◆ **Source passage**:
-.-.-
Attached files
UNITED STATES SECURITIES AND
EXCHANGE COMMISSION
Washington, D.C. 20549
FORM 8-K
CURRENT REPORT
Pursuant to Section 13 OR 15(d) of The Securities Exchange Act of 1934
Date of Report (Date of earliest event reported) September 30, 2010
THRUST ENERGY CORP.
(Exact name of registrant as specified in its charter)
Nevada
(State or other jurisdiction of incorporation)
000-52403
(Commission File Number)
20-3373669
(IRS Employer Identification No.)
3044 BLOOR STREET W, SUITE 1440, TORONTO, ONTARIO M8X 2Y8
(Address of principal executive offices and Zip Code)
(647) 628-5375
(Registrant's telephone number, including area code)
Check the appropriate box below if the Form 8-K filing is intended to
simultaneously satisfy the filing obligation of the registrant under any of the
following provisions:
[ ] Written communications pursuant to Rule 425 under the Securities Act (17
CFR 230.425)
[ ] Soliciting material pursuant to Rule 14a-12 under the Exchange Act (17 CFR
240.14a-12)
[ ] Pre-commencement communications pursuant to Rule 14d-2(b) under the
Exchange Act (17 CFR 240.14d-2(b))
[ ] Pre-commencement communications pursuant to Rule 13e-4(c) under the
Exchange Act (17 CFR 240.13e-4(c))
ITEM 5.03 AMENDMENTS TO ARTICLES OF INCORPORATION OR BYLAWS; CHANGE IN FISCAL
YEAR
REVERSE SPLIT OF ISSUED AND OUTSTANDING COMMON STOCK
On September 29, 2010, FINRA approved a reverse split of the issued authorized
common stock of Thrust Energy Corp. (the "Company") whereby every twenty shares
of the Company's common stock before the reverse split will be consolidated into
one common share, with effect on September 30, 2010 (the "Reverse Split"). The
Reverse Split was approved by written consent to action of shareholders owning a
majority of the outstanding shares of the Company's common stock on July 30,
2010, pursuant to section 78.390 of the Nevada Revised Statutes.
As a result of the Reverse Split, the Company's issued and outstanding common
stock will be reduced from 13,604,000 shares to 680,200 shares.
Stockholders will be entitled to exchange their stock certificates for new
certificates representing the shares of common stock after giving effect to the
Reverse Split by submitting them to the Company's transfer agent, Transfer
Online Inc., of 512 SE Salmon Street, Portland, Oregon 97214, Telephone number:
(503) 227-2950. Upon receipt of an existing stock certificate, the Transfer
Agent will issue to the stockholder a new certificate evidencing the
consolidated shares. The new certificates will contain the same restrictive
legend as the certificates for which they are exchanged. Stockholders will be
responsible for the costs of exchanging their certificates.
-.-.-
◆ **Provided information**:
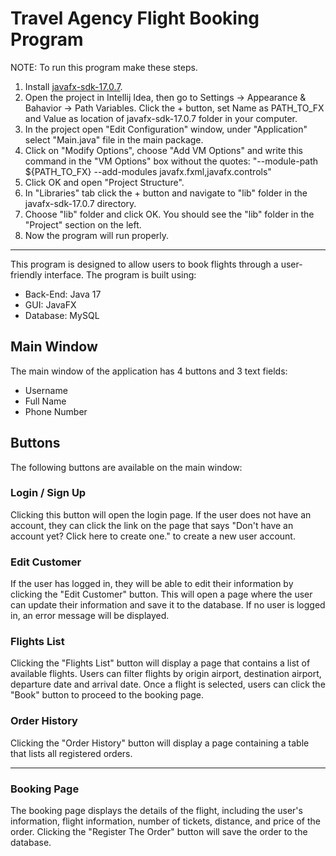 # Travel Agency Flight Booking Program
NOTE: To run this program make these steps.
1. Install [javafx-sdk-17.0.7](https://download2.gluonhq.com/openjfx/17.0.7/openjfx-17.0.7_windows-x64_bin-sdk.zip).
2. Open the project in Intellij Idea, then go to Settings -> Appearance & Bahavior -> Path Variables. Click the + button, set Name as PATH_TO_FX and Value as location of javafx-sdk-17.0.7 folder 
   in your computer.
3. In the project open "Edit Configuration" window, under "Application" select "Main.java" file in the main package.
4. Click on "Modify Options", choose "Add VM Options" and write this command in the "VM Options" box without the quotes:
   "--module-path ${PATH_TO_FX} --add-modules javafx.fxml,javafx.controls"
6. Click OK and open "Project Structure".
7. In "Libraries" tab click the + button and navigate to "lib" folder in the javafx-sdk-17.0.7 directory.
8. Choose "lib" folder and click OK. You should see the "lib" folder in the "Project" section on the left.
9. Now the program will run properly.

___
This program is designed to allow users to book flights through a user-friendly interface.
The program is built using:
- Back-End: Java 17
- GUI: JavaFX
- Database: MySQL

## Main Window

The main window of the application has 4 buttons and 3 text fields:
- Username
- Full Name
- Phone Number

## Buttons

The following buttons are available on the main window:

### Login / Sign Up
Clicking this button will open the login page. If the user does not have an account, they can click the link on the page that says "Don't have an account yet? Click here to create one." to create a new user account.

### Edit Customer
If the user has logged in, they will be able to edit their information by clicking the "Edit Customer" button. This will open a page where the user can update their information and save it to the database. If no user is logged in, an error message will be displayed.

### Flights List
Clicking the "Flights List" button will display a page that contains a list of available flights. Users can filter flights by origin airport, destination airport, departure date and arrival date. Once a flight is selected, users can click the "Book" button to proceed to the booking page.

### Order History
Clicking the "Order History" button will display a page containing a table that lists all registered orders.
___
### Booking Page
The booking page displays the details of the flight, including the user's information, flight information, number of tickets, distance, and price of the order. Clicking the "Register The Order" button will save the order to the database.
-.-.-
◆ **Required actions**:
1. In the Thrust Energy Corp. filing, how many shares of common stock were issued and outstanding before the Reverse Split?
2. Continue the Thrust Energy Corp. filing from where it stops.

◆ **Per-task outputs**:
1. 13,604,000 shares.

2.
No fractional common shares will be issued in connection with the Reverse Split.
If a stockholder would otherwise receive a fractional common share as a result
of the Reverse Split, the number of common shares to be received by the
stockholder will be rounded up to the nearest whole number.
The Company's trading symbol on the NASD OTC Bulletin Board will remain the same
and have a "D" appended to it for 20 business days: TEGCD. After 20 business
days, the symbol will revert back to TEGC.
AMENDED AND RESTATED ARTICLES OF INCORPORATION
Effective September 30, 2010, the Company has amended its Articles of
Incorporation by filing Amended and Restated Articles with the Nevada Secretary
of State. The Articles of Incorporation were amended by written consent to
action of shareholders owning a majority of the outstanding shares of the
Company's common stock on July 30, 2010, pursuant to section 78.390 of the
Nevada Revised Statutes. A copy of the Company's Amended and Restated Articles
of Incorporation is attached as Exhibit 3.1.
AMENDED AND RESTATED BYLAWS
On and effective September 20, 2010, the Company's board of directors adopted
Amended and Restated Bylaws that replace the former Bylaws in their entirety.
The Amended and Restated Bylaws are attached hereto as Exhibit 3.2 and are
incorporated herein by reference.
ITEM 9.01 FINANCIAL STATEMENTS AND EXHIBITS
Exhibits
Exhibit 3.1 Amended and Restated Articles of Incorporation, Thrust Energy
Corp.
Exhibit 3.2 Amended and Restated Bylaws, Thrust Energy Corp.
SIGNATURES
Pursuant to the requirements of the Securities Exchange Act of 1934, the
registrant has duly caused this report to be signed on its behalf by the
undersigned hereunto duly authorized.
THRUST ENERGY CORP.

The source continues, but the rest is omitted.